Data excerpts
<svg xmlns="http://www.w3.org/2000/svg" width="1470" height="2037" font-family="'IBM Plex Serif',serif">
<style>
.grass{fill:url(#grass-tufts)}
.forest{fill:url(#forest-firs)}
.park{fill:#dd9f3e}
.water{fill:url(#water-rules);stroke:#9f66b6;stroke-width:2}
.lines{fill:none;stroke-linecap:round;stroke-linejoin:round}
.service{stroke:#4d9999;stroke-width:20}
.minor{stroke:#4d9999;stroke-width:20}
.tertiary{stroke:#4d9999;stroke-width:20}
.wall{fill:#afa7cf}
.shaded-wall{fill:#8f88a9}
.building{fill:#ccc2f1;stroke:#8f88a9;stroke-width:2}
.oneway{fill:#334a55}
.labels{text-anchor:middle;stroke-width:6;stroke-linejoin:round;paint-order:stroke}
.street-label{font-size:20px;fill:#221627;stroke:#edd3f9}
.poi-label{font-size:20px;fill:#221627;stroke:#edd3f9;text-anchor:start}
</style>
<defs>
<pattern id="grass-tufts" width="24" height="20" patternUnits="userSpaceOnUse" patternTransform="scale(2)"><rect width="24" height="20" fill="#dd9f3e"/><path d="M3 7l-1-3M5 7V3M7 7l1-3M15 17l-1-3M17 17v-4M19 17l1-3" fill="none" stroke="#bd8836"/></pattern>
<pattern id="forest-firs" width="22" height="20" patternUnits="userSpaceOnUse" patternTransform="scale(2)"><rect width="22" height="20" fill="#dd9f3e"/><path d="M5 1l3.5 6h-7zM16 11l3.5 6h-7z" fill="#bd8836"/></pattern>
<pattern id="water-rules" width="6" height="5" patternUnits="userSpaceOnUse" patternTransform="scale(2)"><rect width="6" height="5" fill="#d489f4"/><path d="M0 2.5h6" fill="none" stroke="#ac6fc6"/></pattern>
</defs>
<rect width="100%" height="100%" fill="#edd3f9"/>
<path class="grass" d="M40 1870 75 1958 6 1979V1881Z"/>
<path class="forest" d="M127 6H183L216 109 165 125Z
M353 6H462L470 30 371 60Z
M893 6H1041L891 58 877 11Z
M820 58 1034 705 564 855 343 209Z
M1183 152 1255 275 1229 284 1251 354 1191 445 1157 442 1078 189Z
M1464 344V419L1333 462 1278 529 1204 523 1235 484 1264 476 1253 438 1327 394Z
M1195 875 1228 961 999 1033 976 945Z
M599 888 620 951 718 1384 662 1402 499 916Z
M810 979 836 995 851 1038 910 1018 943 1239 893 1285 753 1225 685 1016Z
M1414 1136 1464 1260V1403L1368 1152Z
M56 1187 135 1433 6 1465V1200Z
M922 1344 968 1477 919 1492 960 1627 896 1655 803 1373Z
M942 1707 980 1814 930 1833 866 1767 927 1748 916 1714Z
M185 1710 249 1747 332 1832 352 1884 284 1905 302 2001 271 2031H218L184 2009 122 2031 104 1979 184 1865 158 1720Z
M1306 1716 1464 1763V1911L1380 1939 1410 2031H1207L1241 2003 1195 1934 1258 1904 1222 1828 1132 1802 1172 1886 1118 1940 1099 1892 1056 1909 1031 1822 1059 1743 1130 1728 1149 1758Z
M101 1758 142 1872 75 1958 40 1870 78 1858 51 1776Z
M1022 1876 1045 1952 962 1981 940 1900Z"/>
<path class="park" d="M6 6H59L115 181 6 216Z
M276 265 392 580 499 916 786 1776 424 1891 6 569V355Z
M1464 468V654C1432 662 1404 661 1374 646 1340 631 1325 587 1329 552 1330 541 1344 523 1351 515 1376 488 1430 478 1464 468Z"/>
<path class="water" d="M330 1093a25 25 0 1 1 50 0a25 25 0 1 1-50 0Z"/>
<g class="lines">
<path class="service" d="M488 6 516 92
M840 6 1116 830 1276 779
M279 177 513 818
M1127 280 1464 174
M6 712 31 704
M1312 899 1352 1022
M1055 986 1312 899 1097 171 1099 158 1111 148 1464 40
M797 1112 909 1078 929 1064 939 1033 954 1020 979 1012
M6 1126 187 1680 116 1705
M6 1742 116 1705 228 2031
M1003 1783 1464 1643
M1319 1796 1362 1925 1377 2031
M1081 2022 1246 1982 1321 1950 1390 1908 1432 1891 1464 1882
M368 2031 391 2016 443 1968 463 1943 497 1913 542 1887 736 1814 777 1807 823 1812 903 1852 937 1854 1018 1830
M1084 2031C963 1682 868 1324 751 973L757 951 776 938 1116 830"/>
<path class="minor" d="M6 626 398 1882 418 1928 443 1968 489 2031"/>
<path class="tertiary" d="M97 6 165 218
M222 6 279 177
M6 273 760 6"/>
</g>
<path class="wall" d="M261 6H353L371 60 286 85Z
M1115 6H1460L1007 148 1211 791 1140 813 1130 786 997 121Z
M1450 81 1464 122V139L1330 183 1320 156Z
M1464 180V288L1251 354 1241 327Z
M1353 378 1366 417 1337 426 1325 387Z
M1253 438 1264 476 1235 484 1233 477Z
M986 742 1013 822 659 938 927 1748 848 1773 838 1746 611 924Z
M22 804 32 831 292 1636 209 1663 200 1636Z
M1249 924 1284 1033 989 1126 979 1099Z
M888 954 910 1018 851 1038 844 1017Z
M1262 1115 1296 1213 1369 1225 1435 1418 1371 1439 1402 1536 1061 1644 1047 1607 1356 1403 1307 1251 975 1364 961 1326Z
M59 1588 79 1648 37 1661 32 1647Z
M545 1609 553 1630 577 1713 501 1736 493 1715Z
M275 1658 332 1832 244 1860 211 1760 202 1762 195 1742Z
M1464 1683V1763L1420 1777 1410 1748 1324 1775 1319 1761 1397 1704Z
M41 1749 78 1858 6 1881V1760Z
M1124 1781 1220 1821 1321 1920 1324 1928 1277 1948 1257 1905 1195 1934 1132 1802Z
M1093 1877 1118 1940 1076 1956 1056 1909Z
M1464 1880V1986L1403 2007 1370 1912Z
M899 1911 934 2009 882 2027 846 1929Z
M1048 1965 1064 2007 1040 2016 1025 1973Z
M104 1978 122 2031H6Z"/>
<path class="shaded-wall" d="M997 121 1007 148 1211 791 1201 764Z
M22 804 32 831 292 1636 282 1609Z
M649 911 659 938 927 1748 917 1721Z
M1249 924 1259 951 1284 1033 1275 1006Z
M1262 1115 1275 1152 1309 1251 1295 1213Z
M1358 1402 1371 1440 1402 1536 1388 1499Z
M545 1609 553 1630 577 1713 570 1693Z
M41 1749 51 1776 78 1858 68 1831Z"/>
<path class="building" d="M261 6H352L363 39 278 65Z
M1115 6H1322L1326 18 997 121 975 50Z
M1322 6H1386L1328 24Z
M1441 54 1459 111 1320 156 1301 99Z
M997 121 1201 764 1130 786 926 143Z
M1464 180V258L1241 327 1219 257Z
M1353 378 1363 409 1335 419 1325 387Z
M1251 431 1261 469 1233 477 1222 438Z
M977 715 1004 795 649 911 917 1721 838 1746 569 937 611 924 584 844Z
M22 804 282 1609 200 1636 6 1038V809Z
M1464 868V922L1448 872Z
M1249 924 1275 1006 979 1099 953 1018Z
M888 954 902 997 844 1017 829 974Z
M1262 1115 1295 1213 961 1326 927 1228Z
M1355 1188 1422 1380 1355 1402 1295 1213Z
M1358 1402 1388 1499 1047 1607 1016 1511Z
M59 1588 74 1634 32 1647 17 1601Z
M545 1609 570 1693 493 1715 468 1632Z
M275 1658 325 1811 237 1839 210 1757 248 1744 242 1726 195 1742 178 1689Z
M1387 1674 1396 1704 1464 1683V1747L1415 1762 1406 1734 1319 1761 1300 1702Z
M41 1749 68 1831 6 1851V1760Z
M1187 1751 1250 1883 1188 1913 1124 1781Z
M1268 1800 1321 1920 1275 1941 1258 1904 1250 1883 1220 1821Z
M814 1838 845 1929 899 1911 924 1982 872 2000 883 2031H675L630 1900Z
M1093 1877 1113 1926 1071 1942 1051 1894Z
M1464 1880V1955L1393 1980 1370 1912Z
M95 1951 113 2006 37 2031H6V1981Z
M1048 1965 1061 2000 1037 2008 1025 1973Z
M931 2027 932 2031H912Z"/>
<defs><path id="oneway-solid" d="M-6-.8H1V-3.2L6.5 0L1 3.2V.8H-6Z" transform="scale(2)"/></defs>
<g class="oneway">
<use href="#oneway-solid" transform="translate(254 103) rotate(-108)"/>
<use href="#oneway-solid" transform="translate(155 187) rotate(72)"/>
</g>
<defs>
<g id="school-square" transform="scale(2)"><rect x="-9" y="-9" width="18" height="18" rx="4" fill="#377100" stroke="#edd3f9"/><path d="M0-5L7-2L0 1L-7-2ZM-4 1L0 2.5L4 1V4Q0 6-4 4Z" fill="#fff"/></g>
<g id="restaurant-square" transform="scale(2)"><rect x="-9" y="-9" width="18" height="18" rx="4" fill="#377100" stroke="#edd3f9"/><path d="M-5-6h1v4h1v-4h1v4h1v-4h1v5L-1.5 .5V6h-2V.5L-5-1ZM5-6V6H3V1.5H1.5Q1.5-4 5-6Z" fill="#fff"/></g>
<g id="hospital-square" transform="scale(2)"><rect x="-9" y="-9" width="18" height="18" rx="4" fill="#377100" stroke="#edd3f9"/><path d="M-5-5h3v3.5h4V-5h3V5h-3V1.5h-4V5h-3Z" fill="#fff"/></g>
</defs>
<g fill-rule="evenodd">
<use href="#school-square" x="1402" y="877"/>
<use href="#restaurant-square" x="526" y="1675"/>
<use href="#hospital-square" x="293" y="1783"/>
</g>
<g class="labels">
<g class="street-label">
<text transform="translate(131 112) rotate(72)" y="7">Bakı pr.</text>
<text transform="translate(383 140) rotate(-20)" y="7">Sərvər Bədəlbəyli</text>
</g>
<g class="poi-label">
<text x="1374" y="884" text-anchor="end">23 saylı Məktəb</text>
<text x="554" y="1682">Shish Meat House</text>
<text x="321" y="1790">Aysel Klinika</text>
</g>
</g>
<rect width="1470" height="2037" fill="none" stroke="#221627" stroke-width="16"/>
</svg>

* [Task description]: Looking at the records above, please output exactly the lines that run from the one holding "M814 1838 845" to the final line, and only those.

* [Answer section]:
M814 1838 845 1929 899 1911 924 1982 872 2000 883 2031H675L630 1900Z
M1093 1877 1113 1926 1071 1942 1051 1894Z
M1464 1880V1955L1393 1980 1370 1912Z
M95 1951 113 2006 37 2031H6V1981Z
M1048 1965 1061 2000 1037 2008 1025 1973Z
M931 2027 932 2031H912Z"/>
<defs><path id="oneway-solid" d="M-6-.8H1V-3.2L6.5 0L1 3.2V.8H-6Z" transform="scale(2)"/></defs>
<g class="oneway">
<use href="#oneway-solid" transform="translate(254 103) rotate(-108)"/>
<use href="#oneway-solid" transform="translate(155 187) rotate(72)"/>
</g>
<defs>
<g id="school-square" transform="scale(2)"><rect x="-9" y="-9" width="18" height="18" rx="4" fill="#377100" stroke="#edd3f9"/><path d="M0-5L7-2L0 1L-7-2ZM-4 1L0 2.5L4 1V4Q0 6-4 4Z" fill="#fff"/></g>
<g id="restaurant-square" transform="scale(2)"><rect x="-9" y="-9" width="18" height="18" rx="4" fill="#377100" stroke="#edd3f9"/><path d="M-5-6h1v4h1v-4h1v4h1v-4h1v5L-1.5 .5V6h-2V.5L-5-1ZM5-6V6H3V1.5H1.5Q1.5-4 5-6Z" fill="#fff"/></g>
<g id="hospital-square" transform="scale(2)"><rect x="-9" y="-9" width="18" height="18" rx="4" fill="#377100" stroke="#edd3f9"/><path d="M-5-5h3v3.5h4V-5h3V5h-3V1.5h-4V5h-3Z" fill="#fff"/></g>
</defs>
<g fill-rule="evenodd">
<use href="#school-square" x="1402" y="877"/>
<use href="#restaurant-square" x="526" y="1675"/>
<use href="#hospital-square" x="293" y="1783"/>
</g>
<g class="labels">
<g class="street-label">
<text transform="translate(131 112) rotate(72)" y="7">Bakı pr.</text>
<text transform="translate(383 140) rotate(-20)" y="7">Sərvər Bədəlbəyli</text>
</g>
<g class="poi-label">
<text x="1374" y="884" text-anchor="end">23 saylı Məktəb</text>
<text x="554" y="1682">Shish Meat House</text>
<text x="321" y="1790">Aysel Klinika</text>
</g>
</g>
<rect width="1470" height="2037" fill="none" stroke="#221627" stroke-width="16"/>
</svg>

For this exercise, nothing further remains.